Favorevoli o contrari
Ma veniamo all’attualità. A rispolverare l’idea del servizio civile obbligatorio è stato Romani Prodi nei mesi scorsi, prontamente contestato da Carlo Giovanardi, il ministro dal quale dipende l’attuale servizio civile nazionale (che in quattro anni ha coinvolto circa 100.000 volontari), che ha bollato l’ipotesi e ha difeso il successo dell’attuale formula volontaria. Ma Prodi rilancia. Parlando alle ACLI a settembre, torna sull’argomento: parla di un “servizio civile obbligatorio per ragazzi e ragazze, di sei mesi, magari di due mesi per ogni estate” e precisa però che non si tratta di una proposta da inserire nel programma del centrosinistra (per non perdere le elezioni, ammette) ma di un’idea su cui discutere. A sostenere l’idea di Prodi c’è anche La Margherita, nel cui sito web si può leggere:“Ermete Realacci ha recentemente presentato una proposta di legge in merito, sostenuta da un ampio schieramento trasversale e dalle principali associazioni di volontariato, su cui si è speso e si sta spendendo direttamente Francesco Rutelli”.
Realacci e colleghi vogliono sì aumentare i fondi a disposizione per l’attuale servizio civile volontario, ma intendono soprattutto creare un nuovo servizio obbligatorio per i giovani, della durata di sei mesi e con un contributo mensile di 300 euro (contro i 433 attuali). In realtà la proposta (firmata da un’ottantina di deputati) è stata presentata nel marzo 2003 ma finora non è mai stata esaminata ed è molto improbabile che lo sia entro la fine della legislatura. Sul sostegno, poi, da parte delle associazioni di volontariato ci sarebbe da fare qualche distinguo: se, ad esempio, ACLI e Legambiente (seguiti dal presidente dei giovani socialisti europei) plaudono all’iniziativa, gli Obiettori Nonviolenti storcono in naso e la Caritas è contraria, pur avendo “lanciato il sasso” qualche anno fa.
Mons.
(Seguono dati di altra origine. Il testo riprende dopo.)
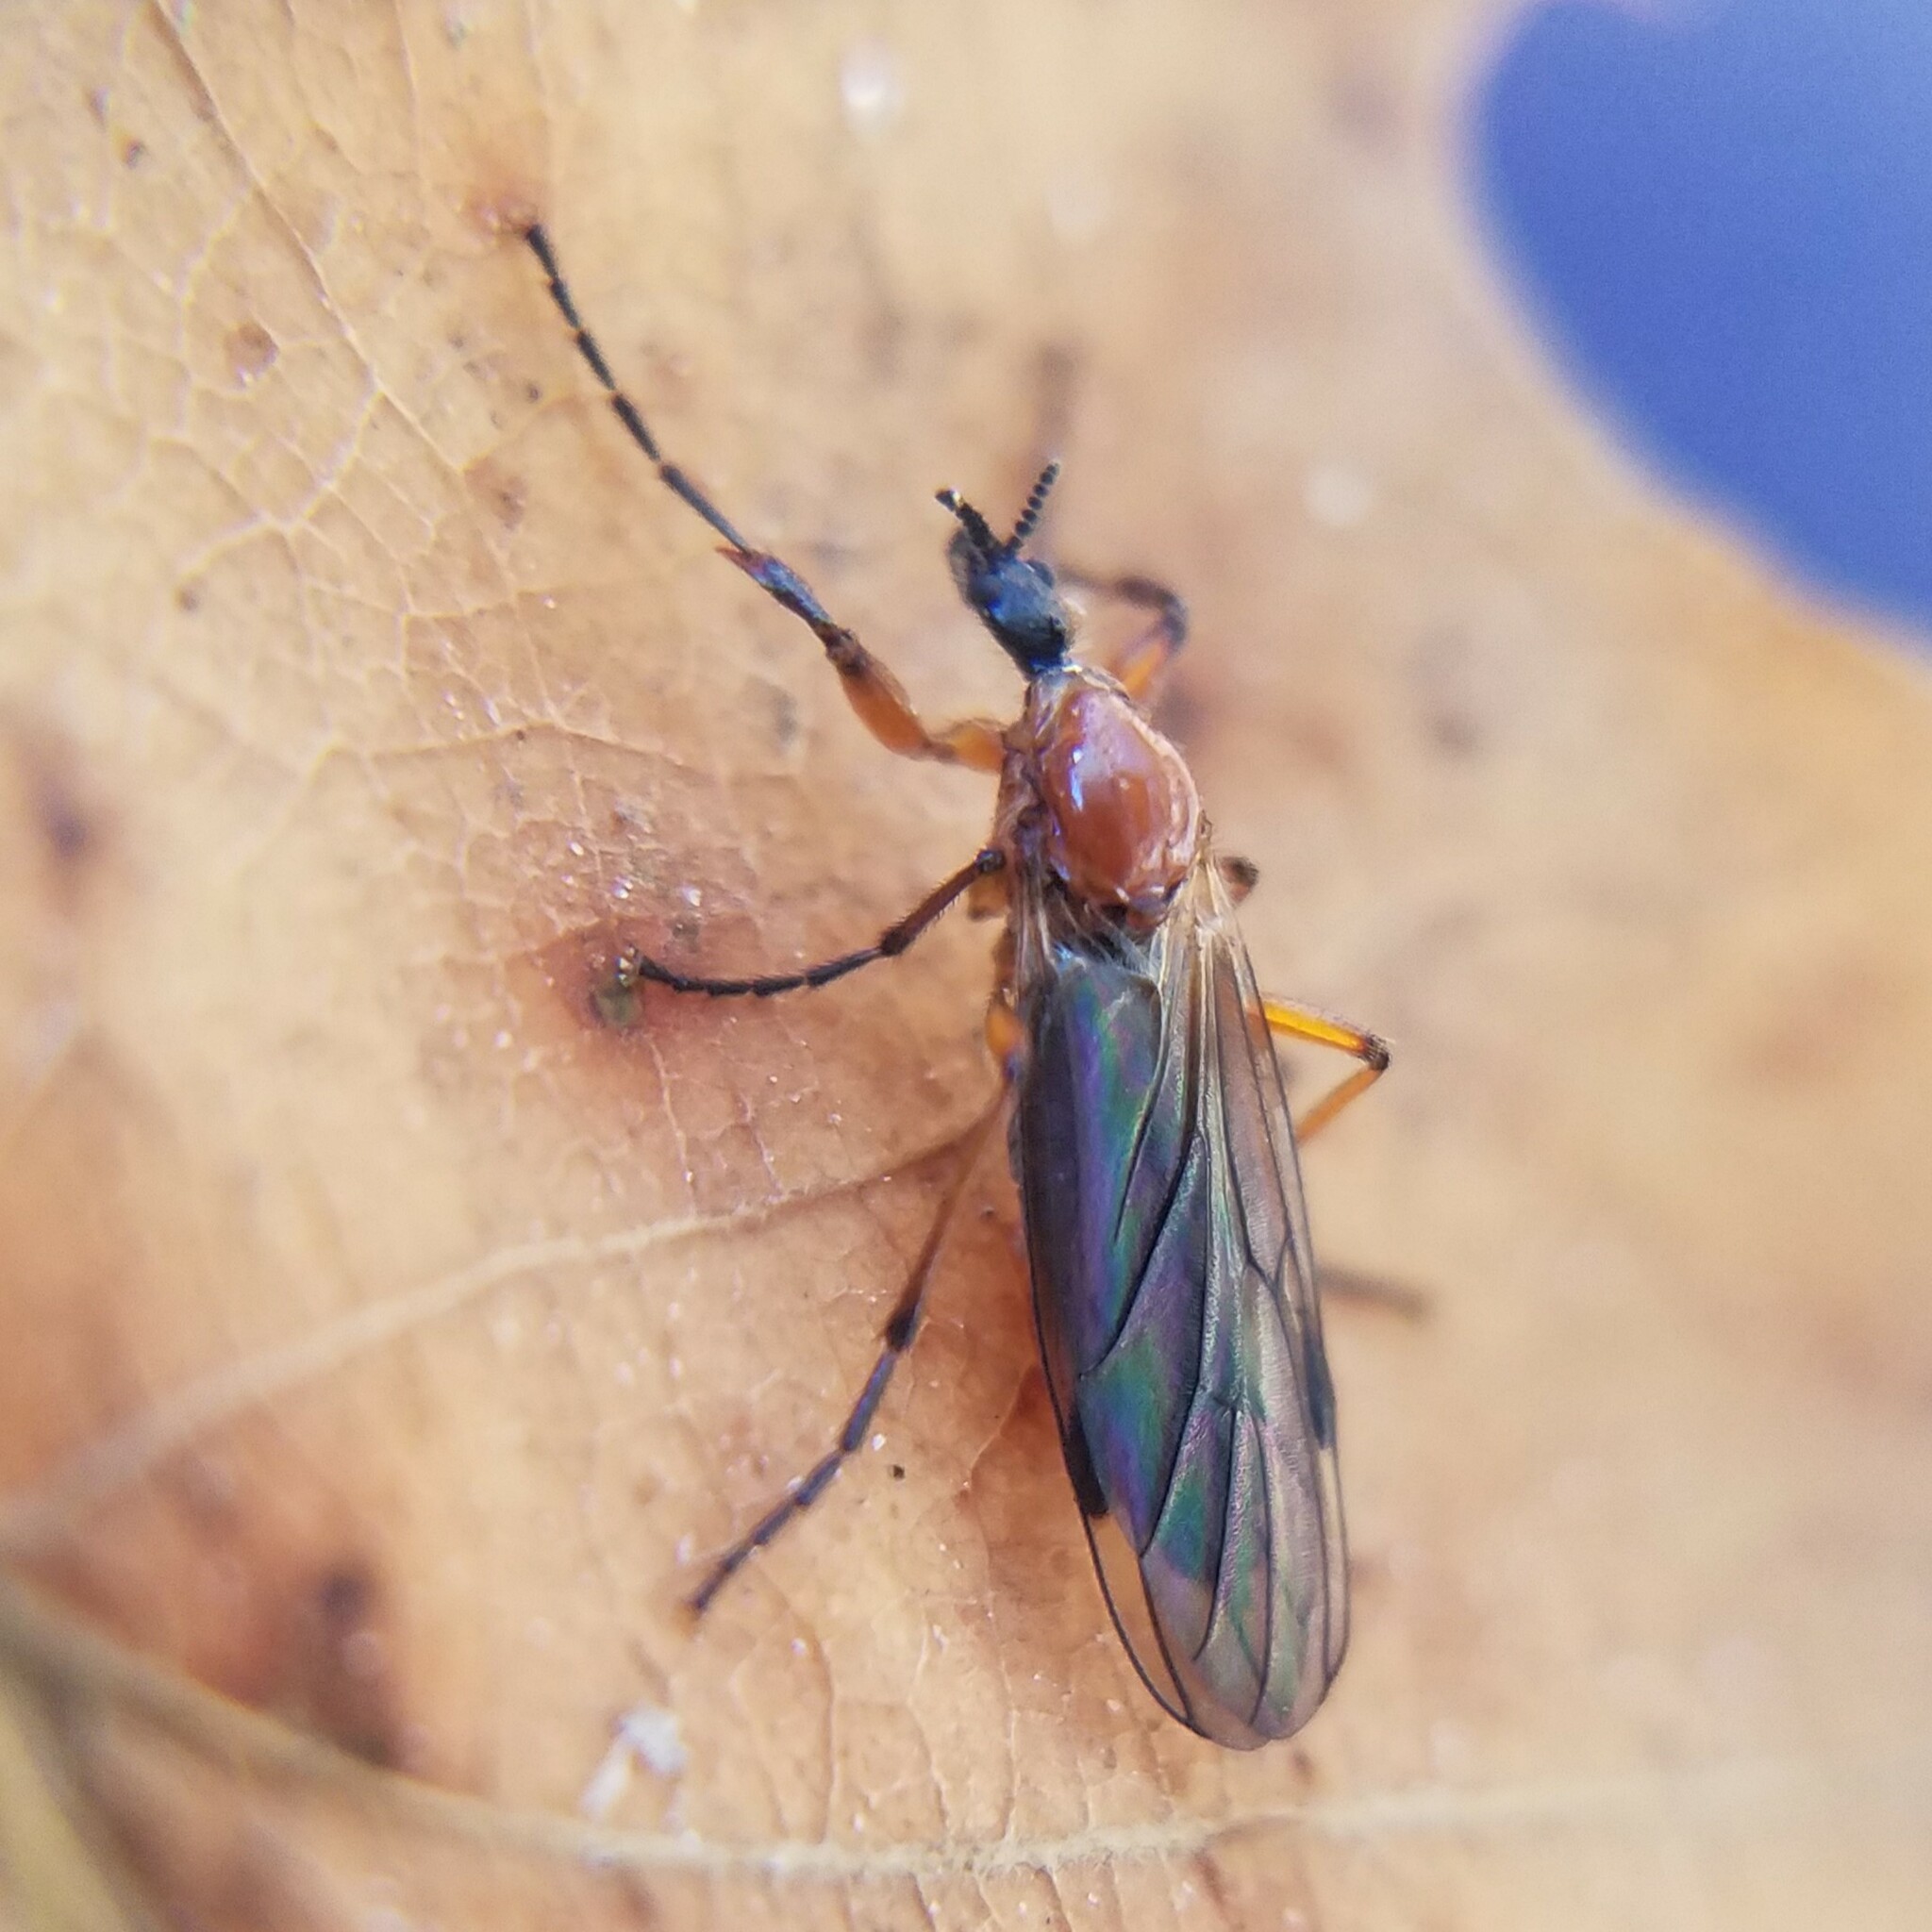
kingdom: Animalia
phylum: Arthropoda
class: Insecta
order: Diptera
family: Bibionidae
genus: Bibio
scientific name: Bibio longipes
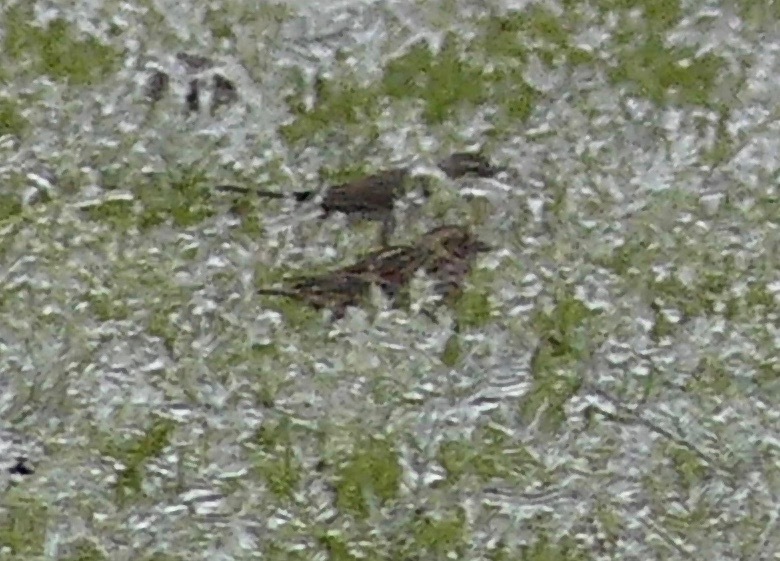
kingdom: Animalia
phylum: Chordata
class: Aves
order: Passeriformes
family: Calcariidae
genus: Calcarius
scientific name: Calcarius lapponicus
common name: Lapland longspur
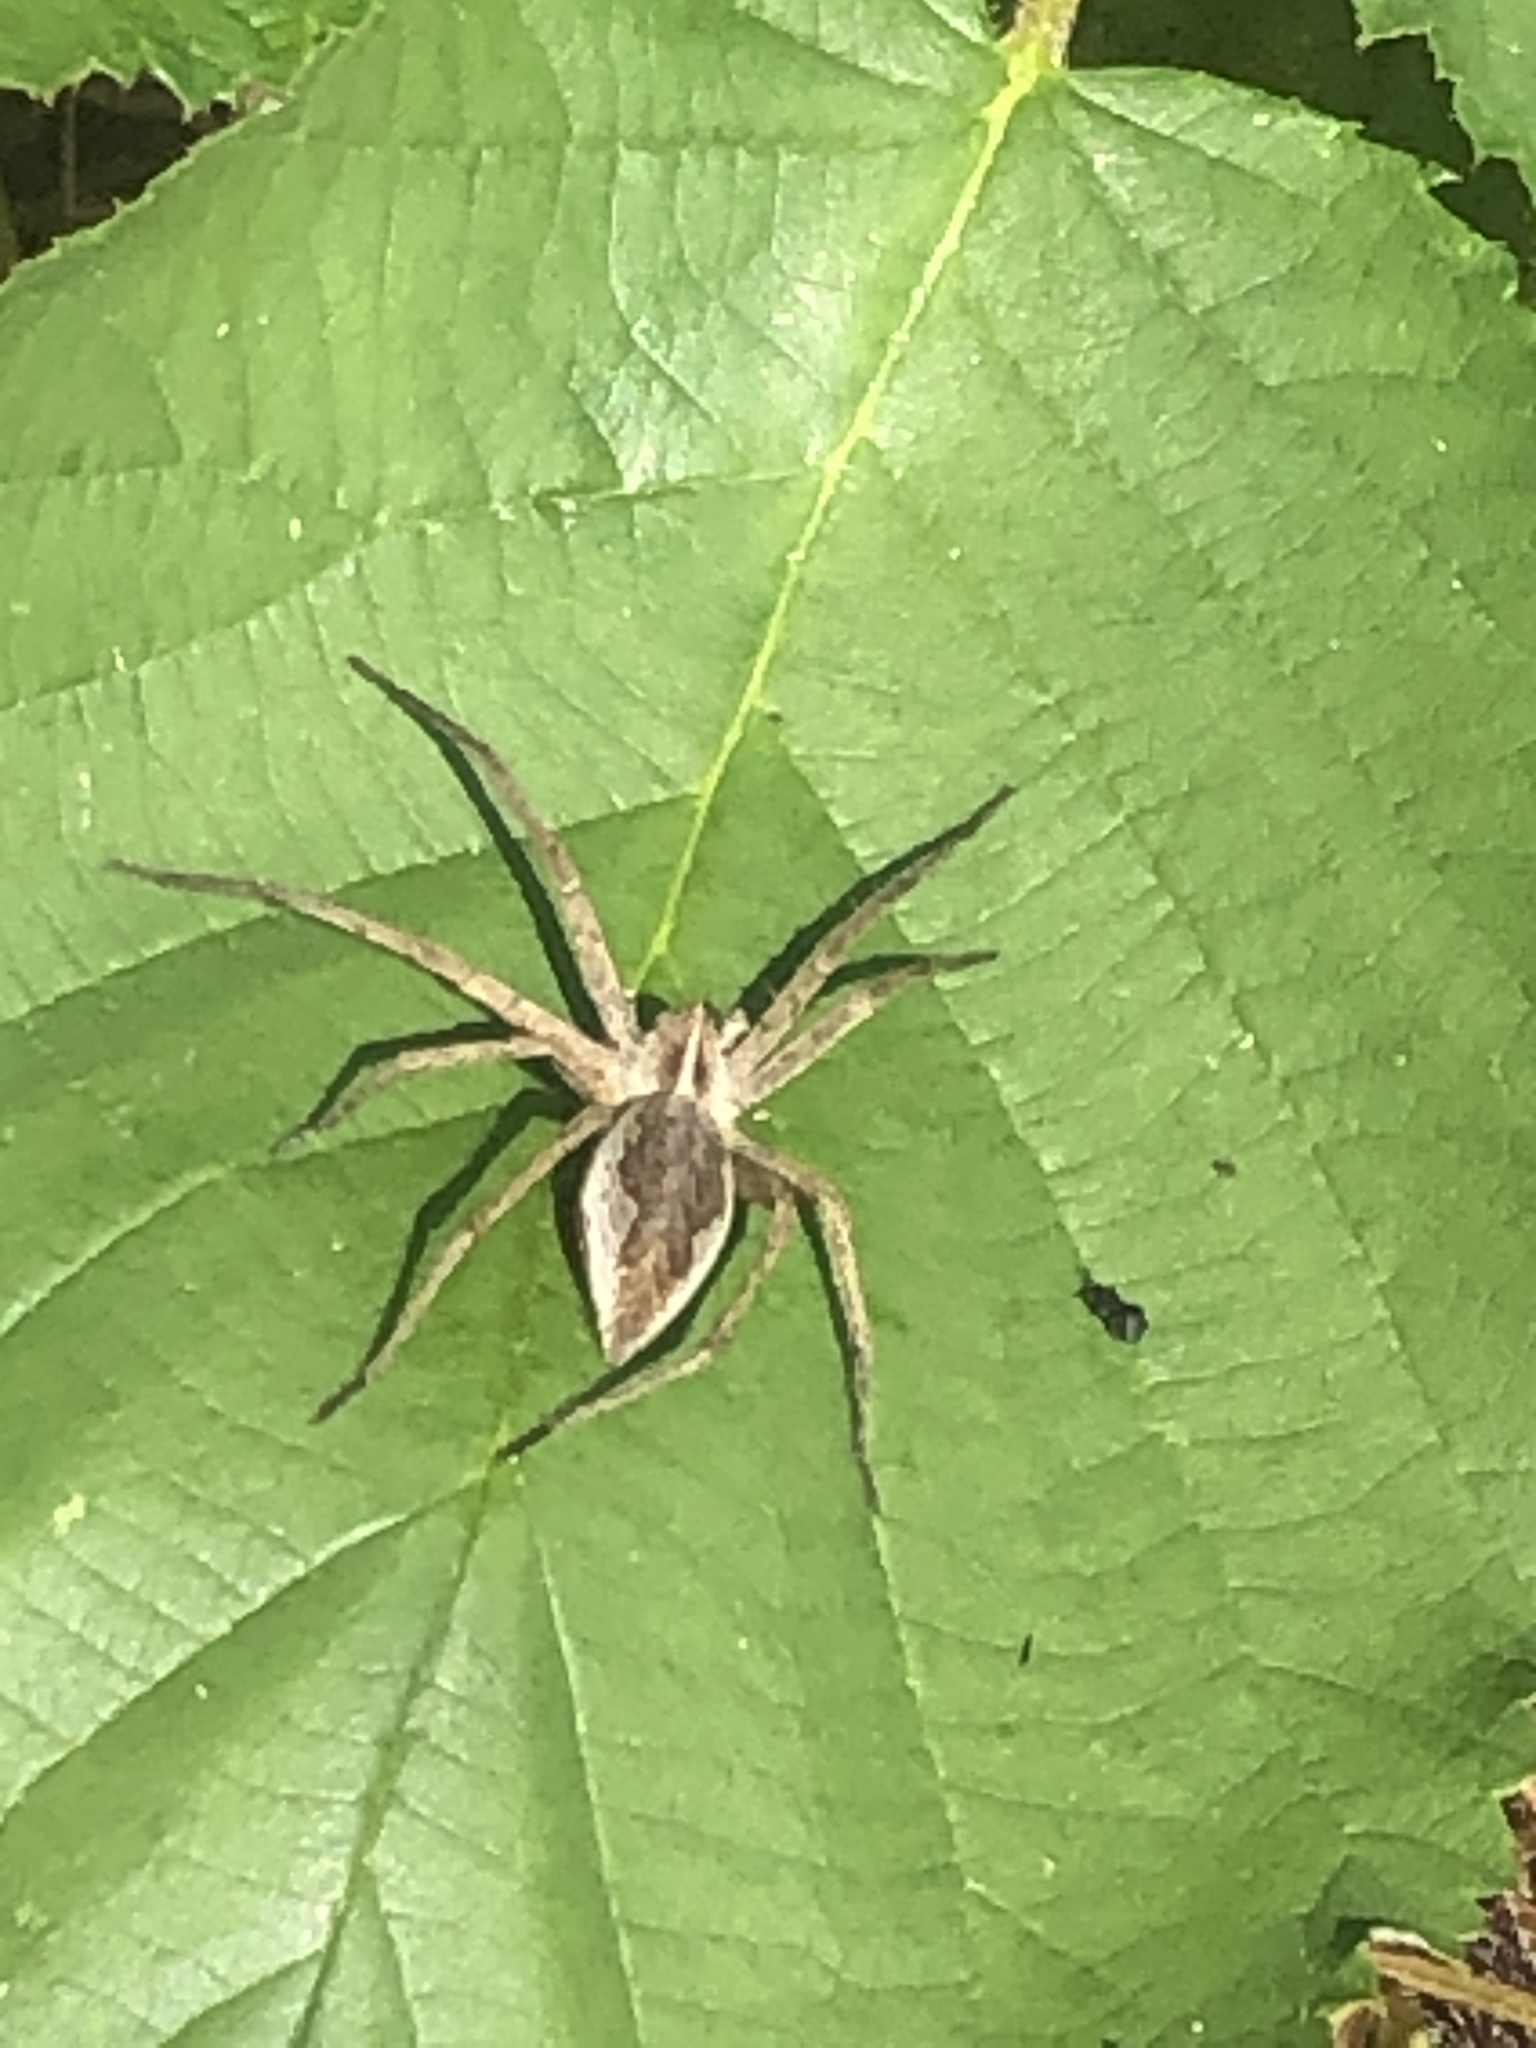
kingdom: Animalia
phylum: Arthropoda
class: Arachnida
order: Araneae
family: Pisauridae
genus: Pisaura
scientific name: Pisaura mirabilis
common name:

Pasini, ideatore della proposta della Caritas nei tempi andati, spiega i motivi della contrarietà al servizio obbligatorio: non si possono costringere i giovani a prestare servizi di assistenza alle persone (sono la maggioranza nel servizio civile di oggi); esistono immense difficoltà organizzative per un sistema che dovrebbe coinvolgere 400mila giovani, per non parlare delle risorse economiche sempre più difficilmente a disposizione; infine, il consenso dei giovani che è fortemente a rischio sull’introduzione di un tale obbligo (come conferma la stessa Legambiente).
A Pasini fanno eco padre Angelo Cavagna, storico difensore della causa degli obiettori, e Domenico Gallo, magistrato ed ex senatore, il quale bolla il servizio civile obbligatorio come “lavoro forzato”, vietato dalle leggi internazionali: sarebbe meglio un “servizio incentivato”, è la conclusione del ragionamento. Anche l’ARCI (l’ente che, dopo la Caritas ha accolto in passato il maggior numero di obiettori) dice la sua e “invita a maneggiare con estrema cura e cautela questa tematica, tanto più in fase pre-elettorale” dichiarando come prioritario lo sviluppo del servizio civile su base volontaria e legando l’ipotesi dell’obbligatorietà a una serie di condizioni molto “serie”.
Insomma, il dibattito è solo all’inizio e forse non riuscirà ad avere a breve uno sbocco legislativo. Tuttavia è importante che ci sia, soprattutto per rispondere alla domanda: a che cosa serve un tale servizio civile obbligatorio? La risposta di Prodi non è molto diversa da quella che dava nel 1996 e cioè che questo servizio deve rappresentare per i giovani un impegno per la collettività, assolvendo a una funzione di servizio, ovviamente, ma con un alto coefficiente educativo e di rafforzamento della coesione sociale. Insomma, un ruolo per certi versi nuovo verrebbe affibbiato a questa esperienza. E allora: se provassimo a cambiar nome a questa “cosa” che si vorrebbe far nascere?